Let the ellipse $$\frac{x^2}{a^2}+\frac{(y-b)^2}{b^2}=1\quad(1)$$ and the semicircle $$y=\sqrt{1-x^2}\quad(2)$$ The ellipse is clearly tangent to $x$-axis.

If we substitute the semicircle equation in the ellipse equation, we get: $$(a^2-b^2)y^2-2a^2by+b^2=0 \quad(3)$$ As the semicircle and the ellipse are tangent the discriminant of equation $(3)$ must be zero. Therefore $$b=\sqrt{a^2(1-a^2)} \quad(4)$$ But we know that the ellipse area can be calculated by: $$A=\pi a b \quad(5)$$ From $(4)$ and $(5)$, we get: $$A= \pi \sqrt{a^4(1-a^2)} \quad (6)$$ To calculate the maximum of $A$ we can use the AM-GM inequality: $$(\frac{a^2}{2}\frac{a^2}{2}(1-a^2))^{\frac{1}{3}} \leq \frac{\frac{a^2}{2}+\frac{a^2}{2}+(1-a^2)}{3}=\frac{1}{3} \Rightarrow$$ $$a^2a^2(1-a^2)\leq \frac{4}{27}. \quad(7)$$ We know that the equality holds for $$\frac{a^2}{2}=(1-a^2).\quad(8) $$ Therefore $$a=\sqrt{{\frac{2}{3}}}\quad(9)$$ From $(4)$ and $(9)$, we get: $$b=\frac{\sqrt{2}}{3}$$ Finally we get $$e=\sqrt{\frac{2}{3}}.$$

Stretch the original figure by a factor $\sqrt{3}$ in vertical direction. The half circle $H$ then becomes a half ellipse $E$, and the isosceles right triangle $ABC$ with $C=(0,\sqrt{2})$ transforms into the equilateral triangle $\Delta:=ABD$ with $D=(0,\sqrt{6})$. The oblique legs of $\Delta$ are tangent to $E$ at their midpoints $M$ and $N$. We now solve the analogous problem with respect to $E$. I claim that the largest (i.e., largest with respect to area) ellipse inscribed in $E$ is the incircle $I$ of $\Delta$. Proof: It is well known that the largest ellipse contained in the equilateral triangle $\Delta$ is $I$. As all feasible ellipses for the modified problem are subsets of $\Delta$ they all have an area $\leq {\rm area}(I)$. Since $I$ itself is a feasible ellipse the claim follows.
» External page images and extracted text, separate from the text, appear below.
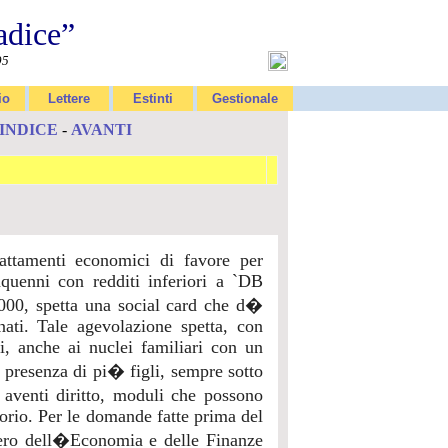
adice”
95
io
Lettere
Estinti
Gestionale
INDICE
-
AVANTI
rattamenti economici di favore per
inquenni con redditi inferiori a `DB
8.000, spetta una social card che d�
ati. Tale agevolazione spetta, con
, anche ai nuclei familiari con un
 presenza di pi� figli, sempre sotto
aventi diritto, moduli che possono
itorio. Per le domande fatte prima del
tero dell�Economia e delle Finanze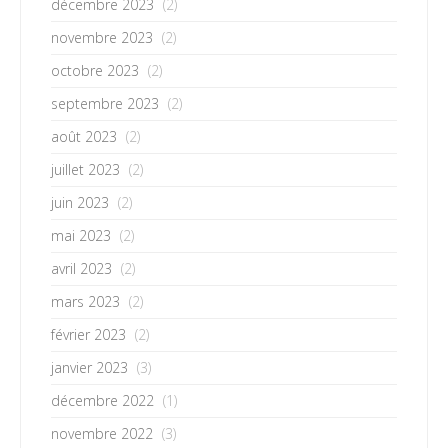
décembre 2023
(2)
novembre 2023
(2)
octobre 2023
(2)
septembre 2023
(2)
août 2023
(2)
juillet 2023
(2)
juin 2023
(2)
mai 2023
(2)
avril 2023
(2)
mars 2023
(2)
février 2023
(2)
janvier 2023
(3)
décembre 2022
(1)
novembre 2022
(3)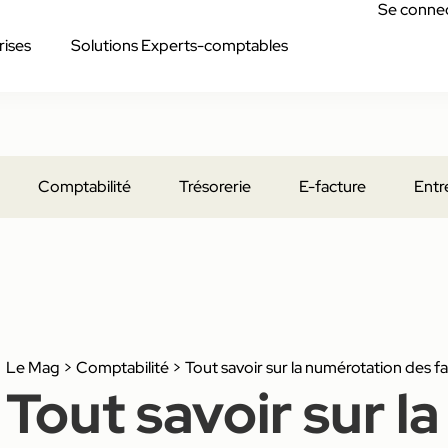
Se conne
rises
Solutions Experts-comptables
Comptabilité
Trésorerie
E-facture
Entr
Le Mag
>
Comptabilité
>
Tout savoir sur la numérotation des f
Tout savoir sur la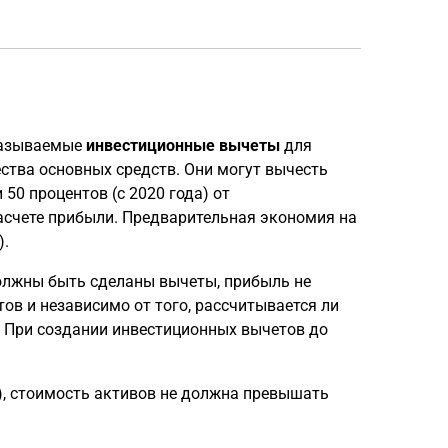
 называемые
инвестиционные вычеты
для
тва основных средств. Они могут вычесть
50 процентов (с 2020 года) от
асчете прибыли. Предварительная экономия на
).
 должны быть сделаны вычеты, прибыль не
ов и независимо от того, рассчитывается ли
. При создании инвестиционных вычетов до
), стоимость активов не должна превышать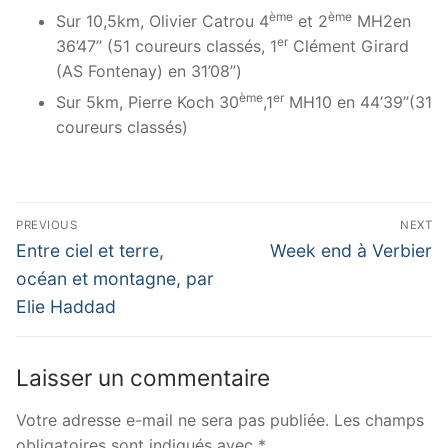
ème
ème
Sur 10,5km, Olivier Catrou 4
et 2
MH2en
er
36’47’’ (51 coureurs classés, 1
Clément Girard
(AS Fontenay) en 31’08’’)
ème
er
Sur 5km, Pierre Koch 30
,1
MH10 en 44’39’’(31
coureurs classés)
Navigation
PREVIOUS
NEXT
de
Previous
Next
Entre ciel et terre,
Week end à Verbier
post:
post:
l’article
océan et montagne, par
Elie Haddad
Laisser un commentaire
Votre adresse e-mail ne sera pas publiée.
Les champs
obligatoires sont indiqués avec
*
The radius of $I$ computes to $$r={1\over3}|OD|={\sqrt{6}\over3}\ .$$ Returning to the original problem we see that the largest ellipse inscribed in $H$ has semiaxes $$a=r={\sqrt{6}\over3},\quad b={r\over\sqrt{3}}={\sqrt{2}\over3}\ ,$$ and touches the semicircle at the points $\bigl(\pm{1\over\sqrt{2}}, \>{1\over\sqrt{2}}\bigr)$. The eccentricity of this ellipse comes to $$e:{\sqrt{a^2-b^2}\over a}=\sqrt{{2\over3}}\ .$$

I don't know if there is a geometric method quickly providing the solution. But if I had to answer that question in a couple of minutes I would have reasoned as follows.

If $a$ and $b$ are major and minor semi-axes of the ellipse, I expect $b/a\approx 1/2$, that is $e\approx\sqrt3/2$. The four proposed answers are: $1\over\sqrt2$, $1\over2$, $1\over\sqrt3$, $\sqrt2\over\sqrt3$ and the fourth one is the nearest to my estimate.